-- DOCUMENT PASSAGE --
══════════
Scientists at the University of Chicago have developed a new statistical tool that enhances the ability to find genetic variants causing diseases. This tool, described in a new paper published on January 26, 2024, in Nature Genetics, combines data from Genome-wide Association Studies (GWAS) and genetic expression predictions to limit the number of false positive results and more accurately identify causal genes and variants for a disease.
GWAS is a widely used approach to identify genes associated with various human traits, including common diseases. For instance, researchers compare the genome sequences of a large group of people with a specific disease with another set of sequences from healthy individuals. Differences found in the disease group may indicate genetic variants that increase the risk of this disease and require further investigation.
══════════
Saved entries

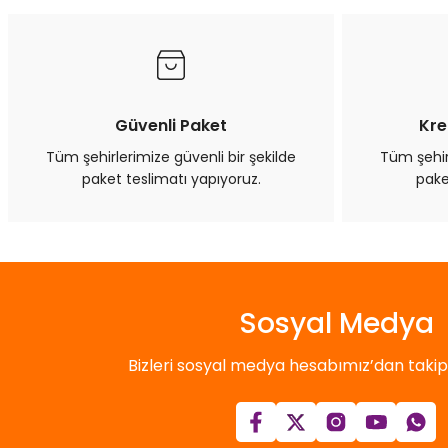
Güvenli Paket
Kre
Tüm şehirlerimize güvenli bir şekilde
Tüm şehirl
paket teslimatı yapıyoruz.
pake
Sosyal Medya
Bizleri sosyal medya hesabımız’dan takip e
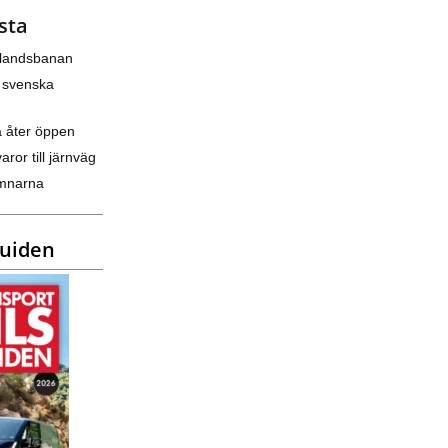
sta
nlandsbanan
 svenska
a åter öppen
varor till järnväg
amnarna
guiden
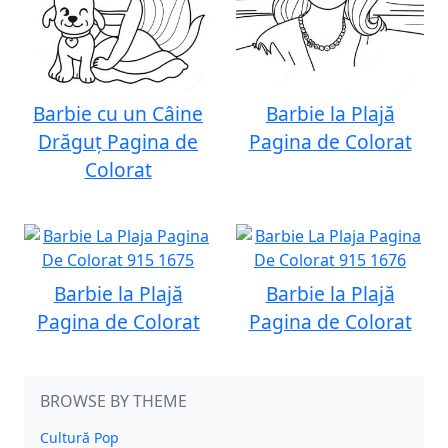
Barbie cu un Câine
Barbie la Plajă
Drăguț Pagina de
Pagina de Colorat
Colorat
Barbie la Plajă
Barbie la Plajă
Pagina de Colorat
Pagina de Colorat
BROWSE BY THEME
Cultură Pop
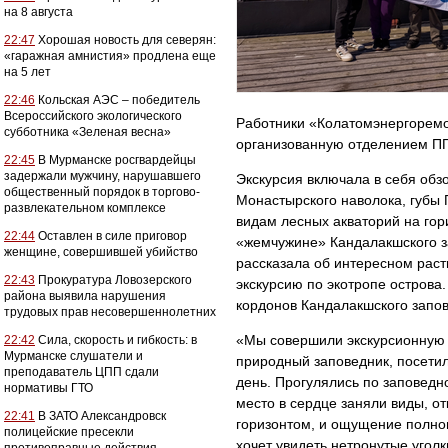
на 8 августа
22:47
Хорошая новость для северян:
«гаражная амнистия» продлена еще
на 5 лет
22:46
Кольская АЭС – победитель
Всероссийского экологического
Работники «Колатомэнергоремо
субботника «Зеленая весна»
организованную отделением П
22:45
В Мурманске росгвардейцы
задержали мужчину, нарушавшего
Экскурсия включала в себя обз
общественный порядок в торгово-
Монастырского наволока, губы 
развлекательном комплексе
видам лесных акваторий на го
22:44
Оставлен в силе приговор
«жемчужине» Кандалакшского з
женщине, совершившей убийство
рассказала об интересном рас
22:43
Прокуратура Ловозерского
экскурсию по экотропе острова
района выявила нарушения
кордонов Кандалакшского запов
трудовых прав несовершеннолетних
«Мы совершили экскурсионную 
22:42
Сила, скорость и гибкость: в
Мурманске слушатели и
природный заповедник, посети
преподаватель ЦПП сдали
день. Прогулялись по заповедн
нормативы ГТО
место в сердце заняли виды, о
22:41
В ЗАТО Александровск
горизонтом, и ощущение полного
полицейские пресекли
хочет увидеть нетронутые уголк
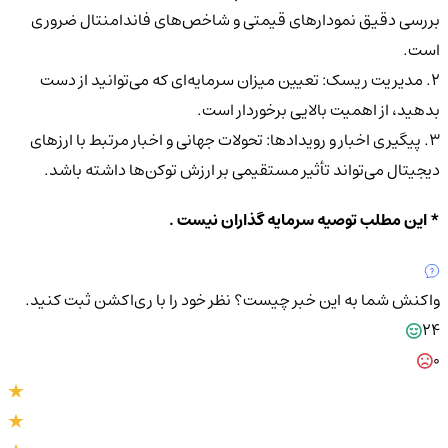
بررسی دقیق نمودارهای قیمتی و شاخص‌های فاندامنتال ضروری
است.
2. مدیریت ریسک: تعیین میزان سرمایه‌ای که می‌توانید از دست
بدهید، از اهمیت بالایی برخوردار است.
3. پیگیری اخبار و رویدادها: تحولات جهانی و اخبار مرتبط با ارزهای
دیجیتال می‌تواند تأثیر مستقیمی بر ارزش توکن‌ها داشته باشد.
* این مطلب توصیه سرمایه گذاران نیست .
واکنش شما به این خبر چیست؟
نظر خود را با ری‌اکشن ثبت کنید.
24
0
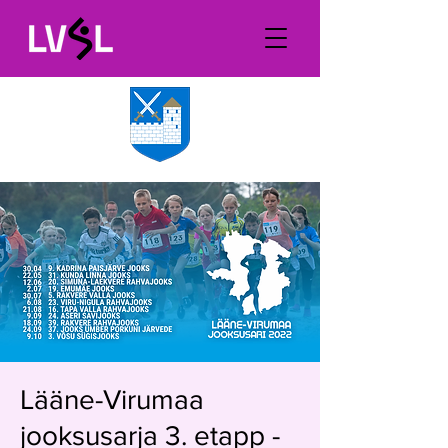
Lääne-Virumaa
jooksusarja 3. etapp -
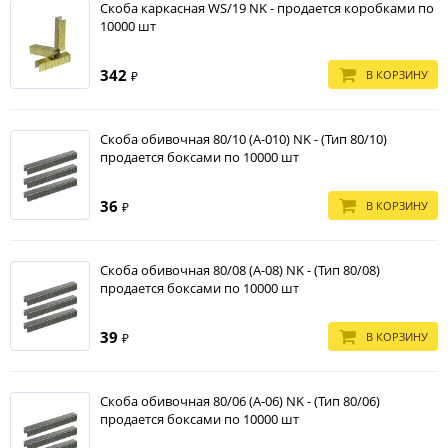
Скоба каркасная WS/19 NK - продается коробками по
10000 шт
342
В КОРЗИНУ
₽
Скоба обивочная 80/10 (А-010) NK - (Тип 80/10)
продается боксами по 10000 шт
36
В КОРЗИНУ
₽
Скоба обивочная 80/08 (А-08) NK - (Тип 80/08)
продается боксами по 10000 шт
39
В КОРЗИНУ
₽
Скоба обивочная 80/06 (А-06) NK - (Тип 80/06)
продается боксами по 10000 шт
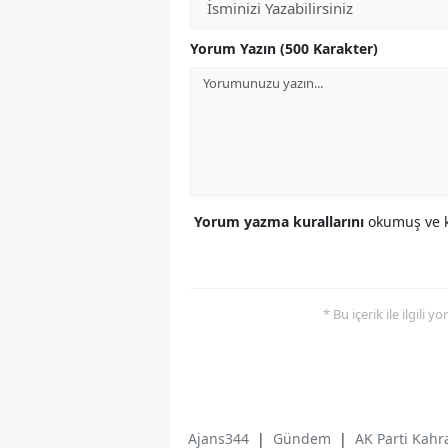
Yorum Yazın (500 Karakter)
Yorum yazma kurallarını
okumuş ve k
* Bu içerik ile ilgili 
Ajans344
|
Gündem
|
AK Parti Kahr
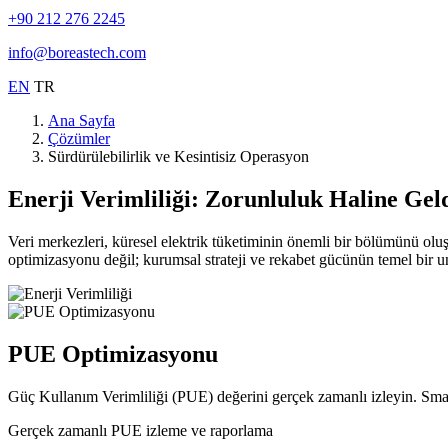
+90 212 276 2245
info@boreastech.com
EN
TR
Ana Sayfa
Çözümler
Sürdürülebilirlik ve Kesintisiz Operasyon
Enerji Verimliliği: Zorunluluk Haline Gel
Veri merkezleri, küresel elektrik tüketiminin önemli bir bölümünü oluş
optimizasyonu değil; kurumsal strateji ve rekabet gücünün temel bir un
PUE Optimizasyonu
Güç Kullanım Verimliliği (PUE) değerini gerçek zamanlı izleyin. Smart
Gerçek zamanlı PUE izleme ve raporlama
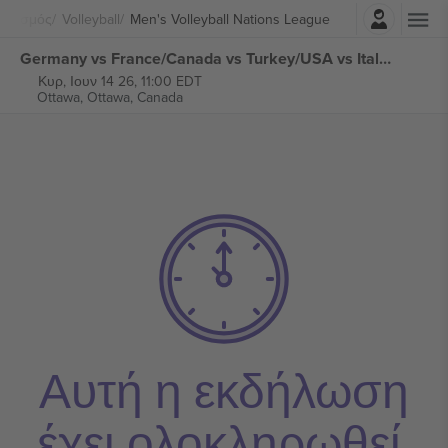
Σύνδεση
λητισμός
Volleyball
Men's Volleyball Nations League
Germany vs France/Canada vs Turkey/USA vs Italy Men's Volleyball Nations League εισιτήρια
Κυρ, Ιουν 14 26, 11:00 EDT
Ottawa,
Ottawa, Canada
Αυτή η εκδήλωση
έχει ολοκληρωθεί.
══════════
-- PROBLEMS AND TASKS --
1 > Retype the genetics passage from "Scientists at the" to "require further investigation.".
2 > For each statement, answer yes or no according to the genetics passage and quote the words that decide it: (a) The new tool was described in a paper published in Nature Genetics. (b) The tool is meant to increase the number of positive results. (c) GWAS compares genome sequences from people with a disease against sequences from healthy individuals.

-- EXERCISE ANSWERS --
1 >
Scientists at the University of Chicago have developed a new statistical tool that enhances the ability to find genetic variants causing diseases. This tool, described in a new paper published on January 26, 2024, in Nature Genetics, combines data from Genome-wide Association Studies (GWAS) and genetic expression predictions to limit the number of false positive results and more accurately identify causal genes and variants for a disease.
GWAS is a widely used approach to identify genes associated with various human traits, including common diseases. For instance, researchers compare the genome sequences of a large group of people with a specific disease with another set of sequences from healthy individuals. Differences found in the disease group may indicate genetic variants that increase the risk of this disease and require further investigation.

2 >
(a) Yes: "described in a new paper published on January 26, 2024, in Nature Genetics"
(b) No: "to limit the number of false positive results"
(c) Yes: "compare the genome sequences of a large group of people with a specific disease with another set of sequences from healthy individuals"